## TEXT SECTION
-------------------------

The honey display is therefore merchandised with kitchen towels and oven mitts in warm, golden tones; cozy, rustic throw pillows stitched with bees hovering above the inviting phrase “Bee Kind;” cookbooks specializing in varied uses of the ingredient; reusable melamine plates and cups covered in animal prints or honeycomb patterns; and, obviously, honey-based sauces and locally-produced Mast Store Provisioners Honey.

The Plot Thickens

While some themes, like honey, appear in all Mast Store locations, others are concepted by a store’s visual merchandiser. Each Mast Store’s staff has its own Visual Merchandiser, who helps incorporate their community’s story into the Mast story.

Shanna Millender is the Columbia Mast Store Visual Merchandise Coordinator. She has worked in that location since it opened in 2011. 

“Telling the Mast story through visual merchandising is important because it shows the store’s local connections and how Mast supports our home community by offering local products in each department, like foods, books, apothecary, and crafts,” Shanna said. 

She also expressed a personal connection in her storytelling thanks to her familiarity with the community and the store’s guests.

“Some of our guests come in daily. They get popcorn and a soda or just a few pieces of candy to get them through the rest of their workday. Somes guests you see maybe once a week, once a month, or just around holidays. Each one sees something different in Mast, and you want each one to see something they want to pick up and take home with them, which could be a new bookbag or pair of shoes for school, supplies for their next adventure, or something that reminds them of their childhood, like games, puzzles, or that same cast iron pan their Nana used on Sunday mornings,” Shanna said.

Carhartt sign on Columbia's high wallsWhile the tantalizing smell of freshly popped popcorn and neatly presented displays that are pleasing to the eye are vital to a Mast Store guest’s experience, so, too, is feeling a connection with the past, as Shanna illuminates. 

Many legacy brands are available in the Mast Store, like Lodge Cast Iron in which Nana very likely fried her chicken every Sunday, but other items not available for purchase are also some of the best at conveying a sense of time gone by.
 
The top of the display units lining the walls in every Mast Store is filled with an assortment of antiques. A number of these have a direct connection to each store’s local history. 

Mast Store Columbia’s General Manager Jeremy Becraft recalls how Jeff Meadows, Mast’s Vice-President of Branding and Development, seemed to believe he had struck gold when he unearthed an early 20th-century tin Carhartt advertisement sign folded in half and tucked inside the wall as they prepared to open the Columbia Mast Store more than a decade ago. 

This one-of-a-kind vintage ad also bears the name of Efird’s, Mast’s predecessor in the building, which served Columbia as the city’s premier department store from 1915 until 1959. Today, it is prized among Columbia’s “above the wall” antique collection and unites the Mast Store’s own story with one of a similar retailer many locals fondly remember. Be sure to hunt for the iconic Efird’s Carhartt sign on your next visit to Columbia! 

Also, on your next visit to any Mast Store location, be sure to look up at the antiques, study the beautifully curated displays at length, breathe deeply to take in the aroma of popcorn and candy, and search for local products and connections to your hometown. Stories can be found all around you at the Mast Store – in large part thanks to visual merchandisers – as well as in the past through your memories and in the present with every creak of the floorboards beneath your feet.

-------------------------

(Saved data entries)
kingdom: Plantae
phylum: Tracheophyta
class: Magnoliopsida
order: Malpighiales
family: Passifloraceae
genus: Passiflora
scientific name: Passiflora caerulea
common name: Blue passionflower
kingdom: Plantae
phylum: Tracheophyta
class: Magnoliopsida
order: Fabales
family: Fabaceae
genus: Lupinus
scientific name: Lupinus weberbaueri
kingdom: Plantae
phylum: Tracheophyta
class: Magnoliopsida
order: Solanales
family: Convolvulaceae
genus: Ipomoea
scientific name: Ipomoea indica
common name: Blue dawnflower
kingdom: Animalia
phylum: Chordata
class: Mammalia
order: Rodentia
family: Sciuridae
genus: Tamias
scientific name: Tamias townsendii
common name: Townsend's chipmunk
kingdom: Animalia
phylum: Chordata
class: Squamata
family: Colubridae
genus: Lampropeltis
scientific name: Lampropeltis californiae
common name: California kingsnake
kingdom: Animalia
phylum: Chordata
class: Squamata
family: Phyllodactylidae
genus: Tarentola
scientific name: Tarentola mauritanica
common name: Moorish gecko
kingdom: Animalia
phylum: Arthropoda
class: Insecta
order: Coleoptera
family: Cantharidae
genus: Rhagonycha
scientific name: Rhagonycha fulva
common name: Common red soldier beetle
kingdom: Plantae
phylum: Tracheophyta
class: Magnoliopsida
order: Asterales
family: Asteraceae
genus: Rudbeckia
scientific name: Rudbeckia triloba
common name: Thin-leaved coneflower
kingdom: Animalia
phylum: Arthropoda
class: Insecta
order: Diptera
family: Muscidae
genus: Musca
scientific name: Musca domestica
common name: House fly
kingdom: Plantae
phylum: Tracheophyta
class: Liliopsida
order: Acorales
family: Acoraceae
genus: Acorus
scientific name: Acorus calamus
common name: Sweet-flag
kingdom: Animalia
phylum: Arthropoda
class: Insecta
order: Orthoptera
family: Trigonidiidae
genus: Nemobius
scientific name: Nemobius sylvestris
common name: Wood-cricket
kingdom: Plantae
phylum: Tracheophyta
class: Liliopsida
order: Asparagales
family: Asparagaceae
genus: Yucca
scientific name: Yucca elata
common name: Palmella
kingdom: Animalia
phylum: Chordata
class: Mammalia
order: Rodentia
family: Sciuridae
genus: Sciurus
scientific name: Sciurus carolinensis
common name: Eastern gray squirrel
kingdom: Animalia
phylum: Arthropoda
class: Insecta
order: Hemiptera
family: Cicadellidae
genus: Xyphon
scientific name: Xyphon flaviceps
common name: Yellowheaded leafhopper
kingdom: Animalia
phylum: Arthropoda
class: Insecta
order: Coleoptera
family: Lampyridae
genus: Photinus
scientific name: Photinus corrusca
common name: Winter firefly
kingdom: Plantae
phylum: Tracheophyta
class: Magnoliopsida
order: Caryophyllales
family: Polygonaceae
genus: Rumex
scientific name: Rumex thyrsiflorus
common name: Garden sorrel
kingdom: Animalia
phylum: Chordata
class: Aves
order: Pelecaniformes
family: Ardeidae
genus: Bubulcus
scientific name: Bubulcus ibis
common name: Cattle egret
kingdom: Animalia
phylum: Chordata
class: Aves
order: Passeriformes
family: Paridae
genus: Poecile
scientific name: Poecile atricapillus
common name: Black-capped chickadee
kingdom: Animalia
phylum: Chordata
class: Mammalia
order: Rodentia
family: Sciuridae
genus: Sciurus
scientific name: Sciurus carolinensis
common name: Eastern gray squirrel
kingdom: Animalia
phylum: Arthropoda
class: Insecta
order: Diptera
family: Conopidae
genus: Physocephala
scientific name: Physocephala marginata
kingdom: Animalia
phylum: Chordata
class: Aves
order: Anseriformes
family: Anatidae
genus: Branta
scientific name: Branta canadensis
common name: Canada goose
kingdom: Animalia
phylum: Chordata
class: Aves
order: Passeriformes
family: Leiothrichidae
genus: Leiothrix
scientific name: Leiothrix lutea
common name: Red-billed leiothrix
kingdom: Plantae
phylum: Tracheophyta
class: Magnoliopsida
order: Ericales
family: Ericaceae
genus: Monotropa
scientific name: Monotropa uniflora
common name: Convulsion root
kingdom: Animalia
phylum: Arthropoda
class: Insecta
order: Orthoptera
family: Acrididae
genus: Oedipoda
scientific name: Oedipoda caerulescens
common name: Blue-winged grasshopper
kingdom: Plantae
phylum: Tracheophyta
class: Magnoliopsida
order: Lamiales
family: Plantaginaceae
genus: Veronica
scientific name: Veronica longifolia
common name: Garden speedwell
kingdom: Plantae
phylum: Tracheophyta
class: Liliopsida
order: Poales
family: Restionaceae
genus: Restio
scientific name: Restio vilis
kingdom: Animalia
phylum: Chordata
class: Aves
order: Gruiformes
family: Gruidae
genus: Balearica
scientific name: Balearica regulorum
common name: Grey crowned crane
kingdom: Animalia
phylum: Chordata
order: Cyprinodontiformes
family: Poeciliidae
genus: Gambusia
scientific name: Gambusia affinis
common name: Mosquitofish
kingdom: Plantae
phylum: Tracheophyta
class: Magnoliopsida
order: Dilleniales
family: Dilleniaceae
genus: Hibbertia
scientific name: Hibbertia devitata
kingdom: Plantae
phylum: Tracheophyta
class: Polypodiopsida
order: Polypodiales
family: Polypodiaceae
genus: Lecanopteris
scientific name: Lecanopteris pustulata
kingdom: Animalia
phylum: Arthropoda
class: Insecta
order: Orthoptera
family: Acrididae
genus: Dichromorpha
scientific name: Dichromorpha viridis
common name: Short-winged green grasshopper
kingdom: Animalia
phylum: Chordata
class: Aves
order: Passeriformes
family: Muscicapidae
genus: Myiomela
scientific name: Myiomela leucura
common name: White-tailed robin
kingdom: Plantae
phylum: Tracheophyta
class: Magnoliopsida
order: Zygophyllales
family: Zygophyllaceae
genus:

-------------------------

## EXERCISE
Answer these questions using the Mast Store text:
1. In what year did the Columbia Mast Store open?
2. Where was the Carhartt advertisement sign found?
3. During which years did Efird's serve Columbia as the city's premier department store?

## SOLUTION TO THE EXERCISE
1. 2011
2. Folded in half and tucked inside the wall
3. From 1915 until 1959